İlaveten Caner Cindoruk’un varlığının ‘Zemheri’nin gücüne güç katan bir faktör olduğunu belirtmek isterim. Ertan karakteriyle ailesini her şeyin üstünde tutan bir işadamını canlandırır pozisyondaki Cindoruk, sergilediği rollerle izleyiciyi kızdırmayı ya da duygulandırmayı iyi beceriyor… ‘Kadın’ dizisindeki gibi! Bundan ötürü isabetli bir seçim olmuş.
SONUÇTA; ‘Ağlayanlardan değil, ağlatanlardan olacaksın’öğüdünün dikkat çektiği içeriğiyle başlangıcını yapıp 15 Ocak’ta hayatımıza girecek olan ‘Zemheri’,ağlayanlardan mı olacak ağlatanlardan mı, bunu hep birlikte göreceğiz ama… Şu aşamadakarakter canlandırmalarının yanı sıra çekim tekniği ve yapım açısından da yaratacağı farkla, ekranda fırtına kopartacak güçte bir yapım görünümünde. Bu görüntü çerçevesinde ben de, Çarşamba’nın mevcut boşluğundan layıkıyla faydalanacağını düşündüğüm, dizi için gönül rahatlığıyla peşinen ‘Tuttum bu işi, umutluyum’ diyebilirim.

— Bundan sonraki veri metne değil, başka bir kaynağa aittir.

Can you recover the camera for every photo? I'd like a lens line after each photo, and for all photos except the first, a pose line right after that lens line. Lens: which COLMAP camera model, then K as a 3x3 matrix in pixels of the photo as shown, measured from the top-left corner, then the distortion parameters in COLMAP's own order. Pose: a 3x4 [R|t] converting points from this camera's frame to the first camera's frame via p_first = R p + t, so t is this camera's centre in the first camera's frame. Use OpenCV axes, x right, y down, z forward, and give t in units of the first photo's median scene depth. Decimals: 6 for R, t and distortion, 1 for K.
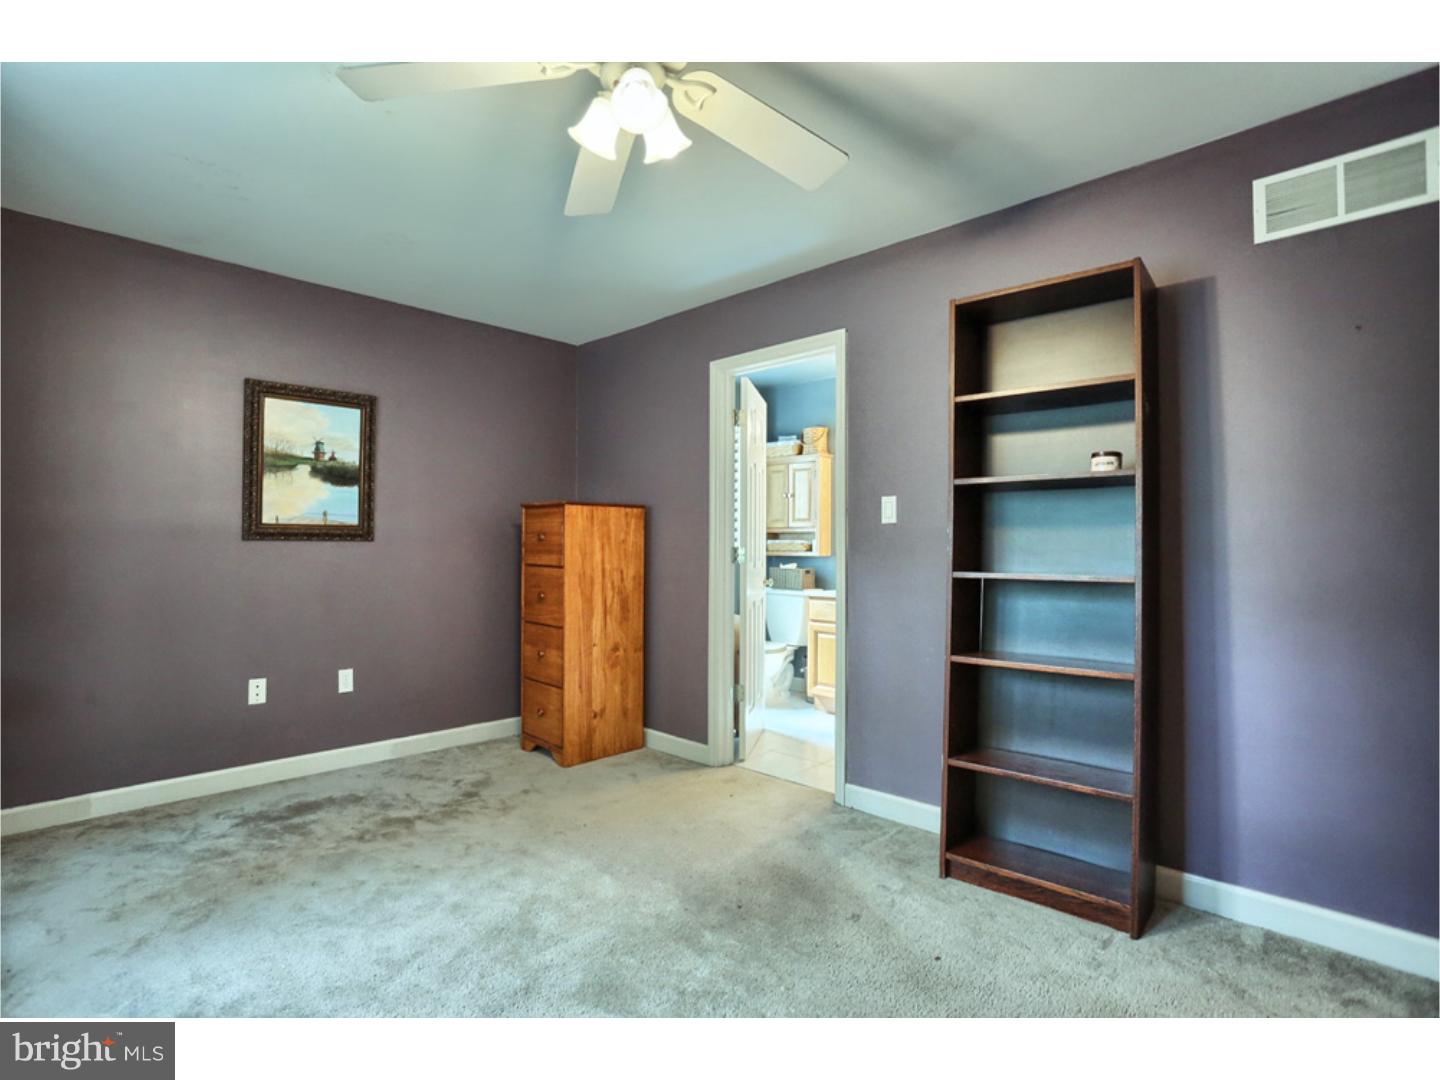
lens RADIAL K [[699.0, 0, 706.3], [0, 699.0, 536.7], [0, 0, 1]] dist [-0.076614, 0.035428]
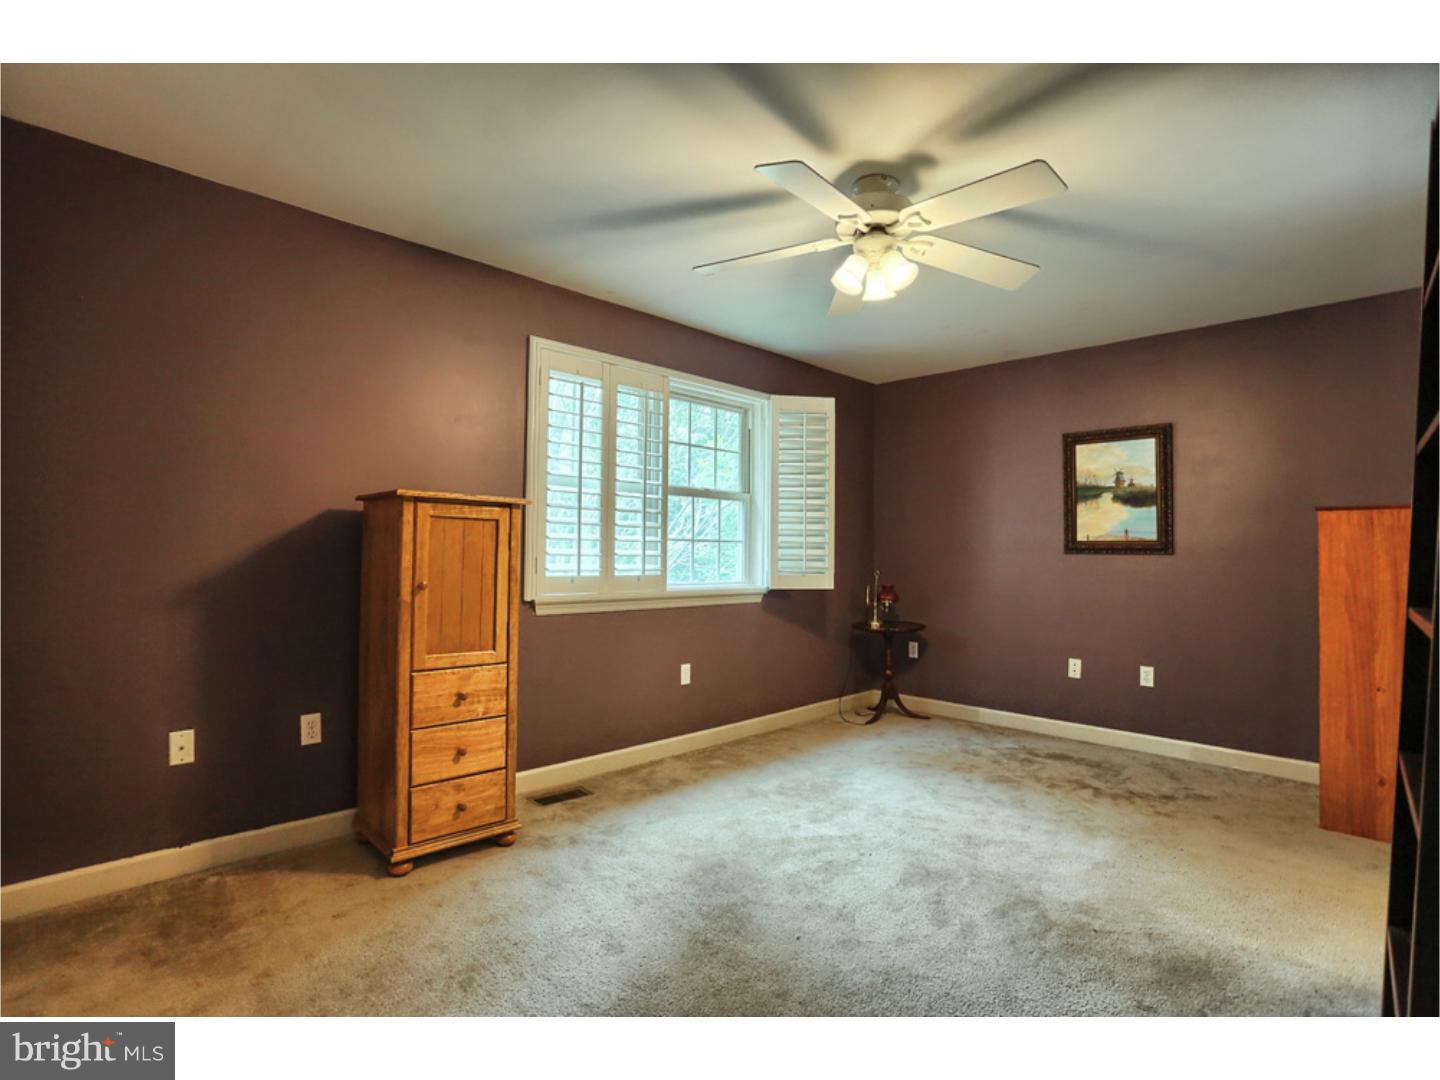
lens RADIAL K [[699.0, 0, 706.3], [0, 699.0, 536.7], [0, 0, 1]] dist [-0.076614, 0.035428]
pose [[-0.023825, -0.024129, -0.999425, 0.699045], [0.004792, 0.999694, -0.024249, 0.000692], [0.999705, -0.005367, -0.023702, 0.319386]]
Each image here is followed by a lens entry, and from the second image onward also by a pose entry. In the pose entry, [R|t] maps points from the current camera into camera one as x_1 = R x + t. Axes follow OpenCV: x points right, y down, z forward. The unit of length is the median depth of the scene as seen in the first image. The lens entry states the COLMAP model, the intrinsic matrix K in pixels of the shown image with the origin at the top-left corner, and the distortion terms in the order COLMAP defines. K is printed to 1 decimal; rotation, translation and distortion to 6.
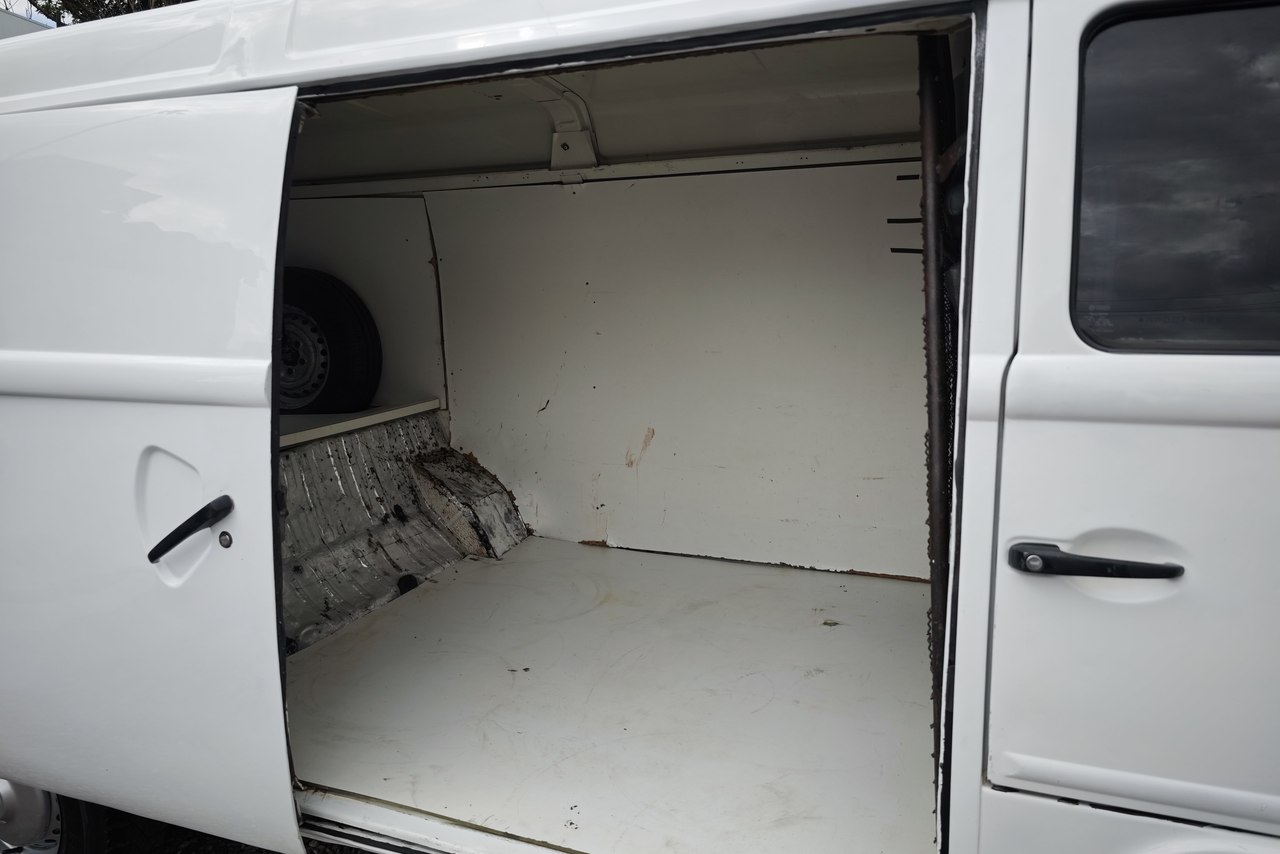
lens RADIAL K [[884.4, 0, 642.4], [0, 884.4, 422.7], [0, 0, 1]] dist [0.004473, -0.007727]
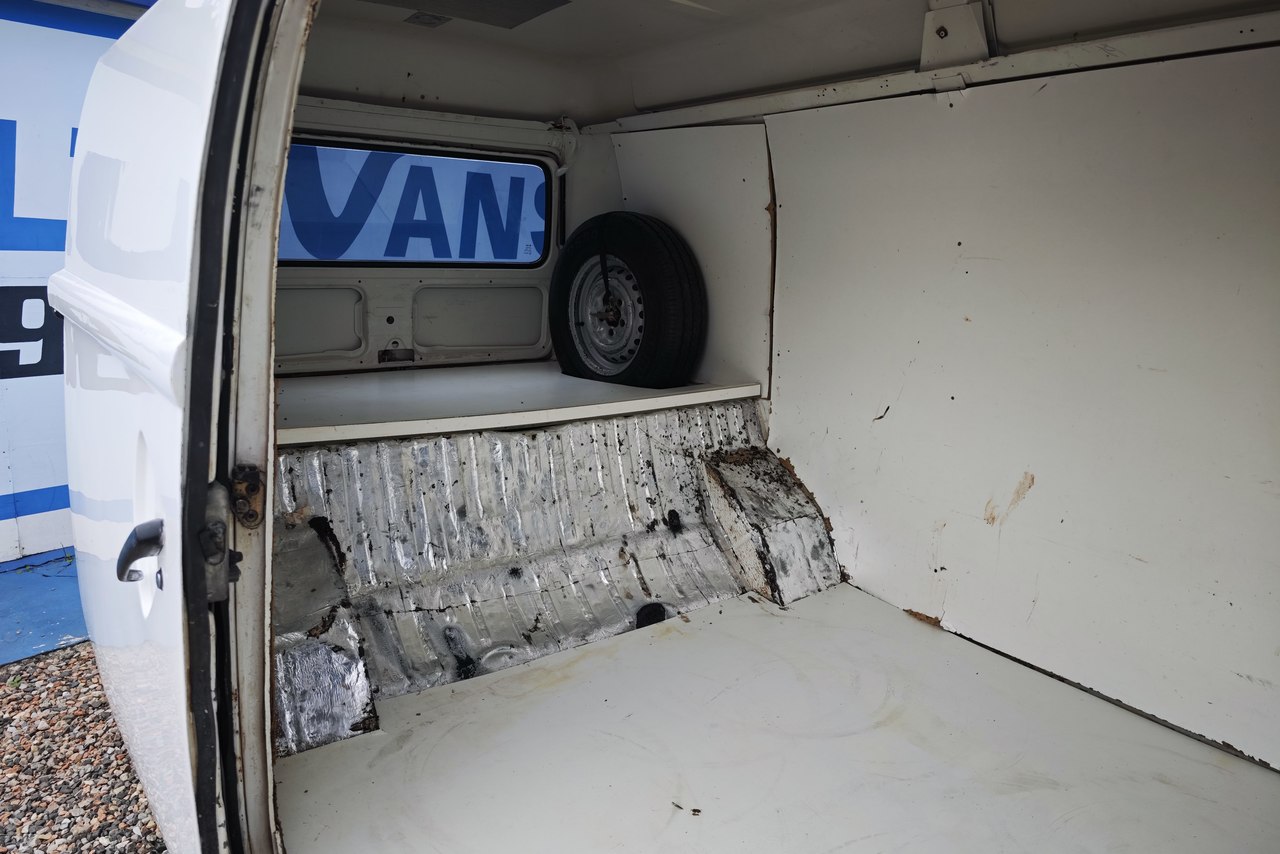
lens RADIAL K [[884.4, 0, 601.1], [0, 884.4, 429.0], [0, 0, 1]] dist [0.004473, -0.007727]
pose [[0.826960, 0.150916, -0.541629, 0.094503], [-0.120518, 0.988493, 0.091420, -0.046444], [0.549193, -0.010324, 0.835632, 0.282738]]
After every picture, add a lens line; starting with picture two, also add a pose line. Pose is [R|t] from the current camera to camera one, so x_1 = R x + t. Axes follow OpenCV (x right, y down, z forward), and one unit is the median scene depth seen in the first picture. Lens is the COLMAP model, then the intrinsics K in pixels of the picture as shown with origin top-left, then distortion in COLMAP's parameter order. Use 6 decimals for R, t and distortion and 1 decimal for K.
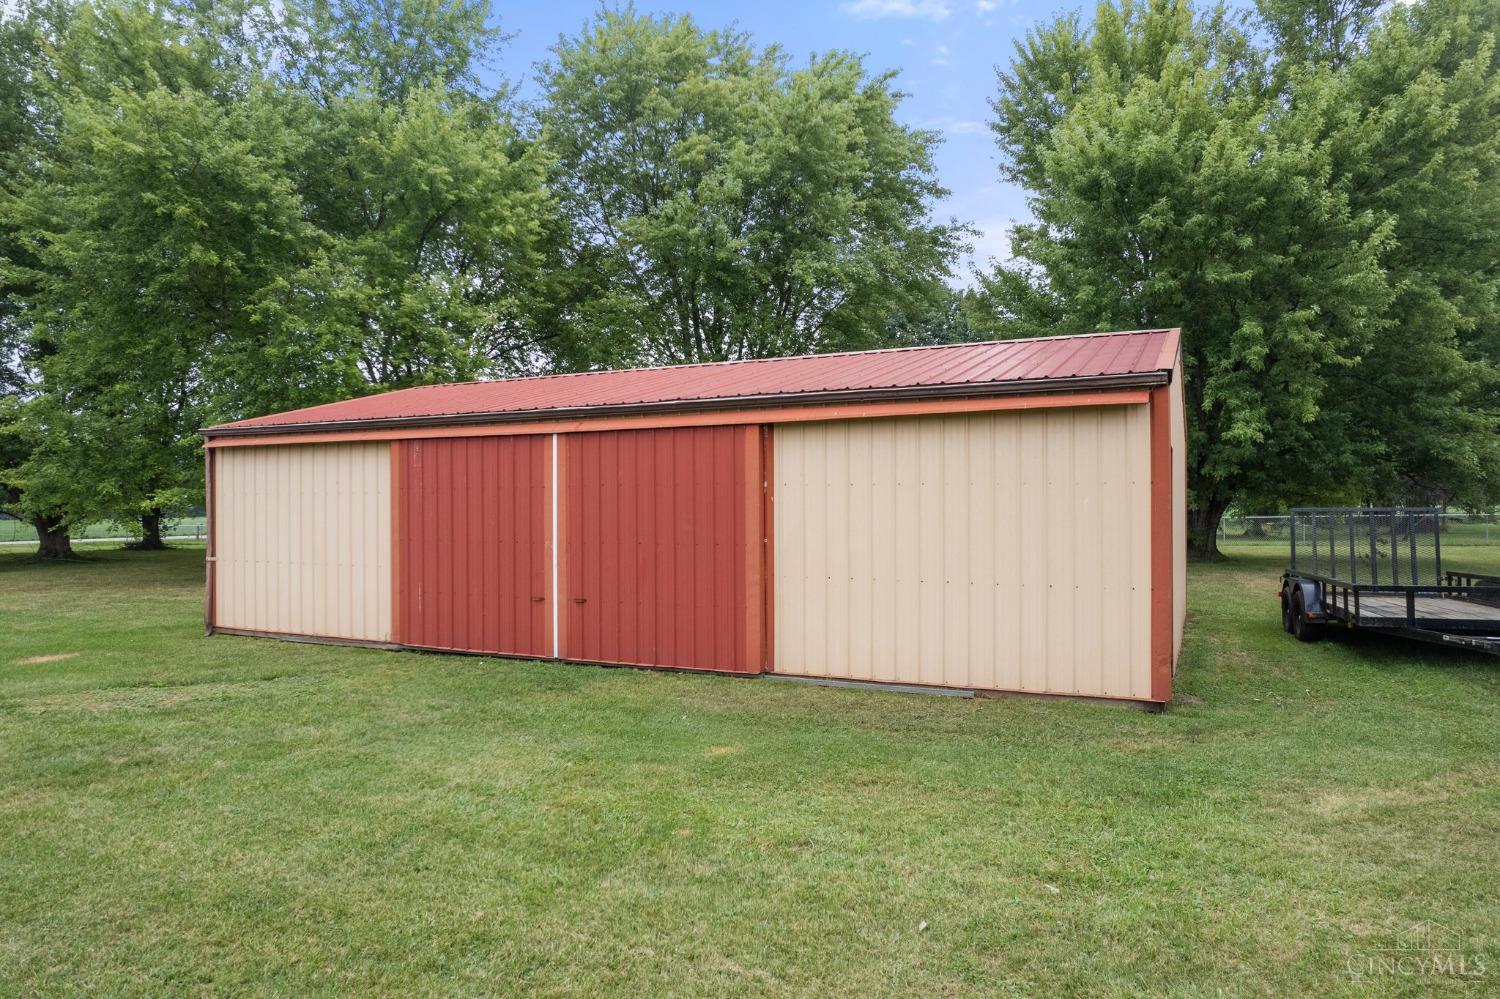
lens RADIAL K [[942.0, 0, 761.3], [0, 942.0, 512.4], [0, 0, 1]] dist [-0.007097, -0.000444]
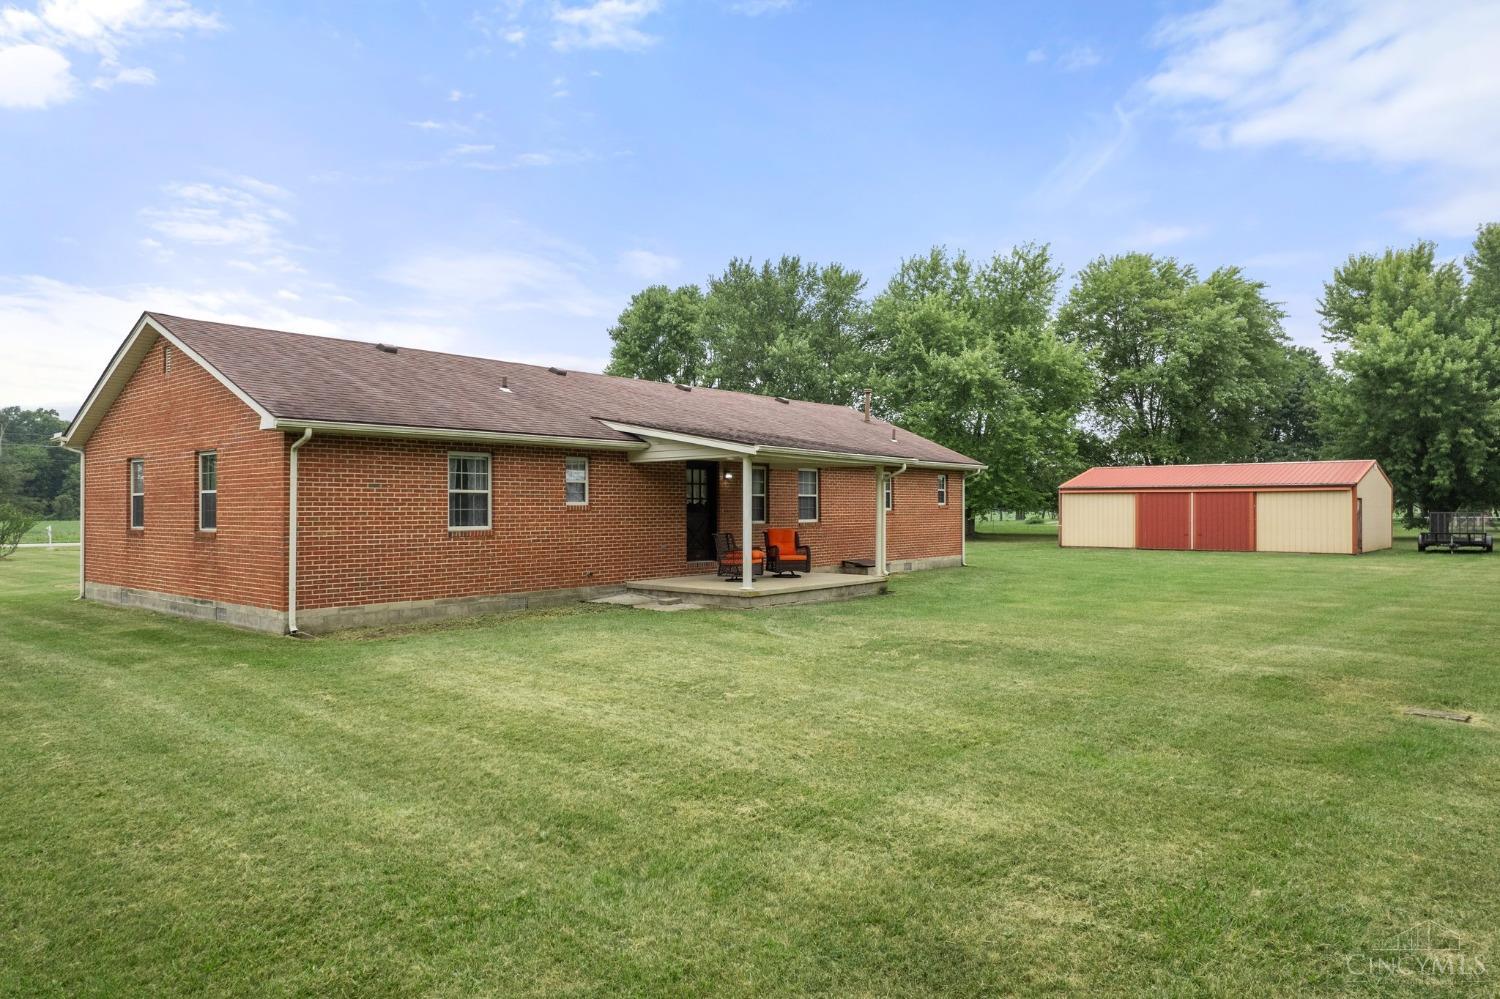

Ancak bu iyimserliğimin yanında uyarımı yapmayı da ihmal etmeyeceğim. Zira başarı beklentilerinin, olumlu yaklaşılan işlerin aksi yönde gelişmesi mümkün her daim. Bu nedenle ‘Zemheri’nin harcanan bir dizi olmaması, ağlatılmaması için ilk bölümlerin ardından yola çıktığı soluğu-mantığı tüketmemesi şart! Alperen Duymaz-Ayça Ayşin Turan çiftiyle sergilenecek aşktan yana kuşkum yok ama… İçeriğin bam teli sayılan ‘adalet’ vurgulamalarında dönüşüm yaşanırsa o zaman da eleştirilerimi sıralar, külahları değişirim.
Şimdi ‘Zemheri’ zamanı! Bol şans. Yolları açık, ömürleri uzun olsun.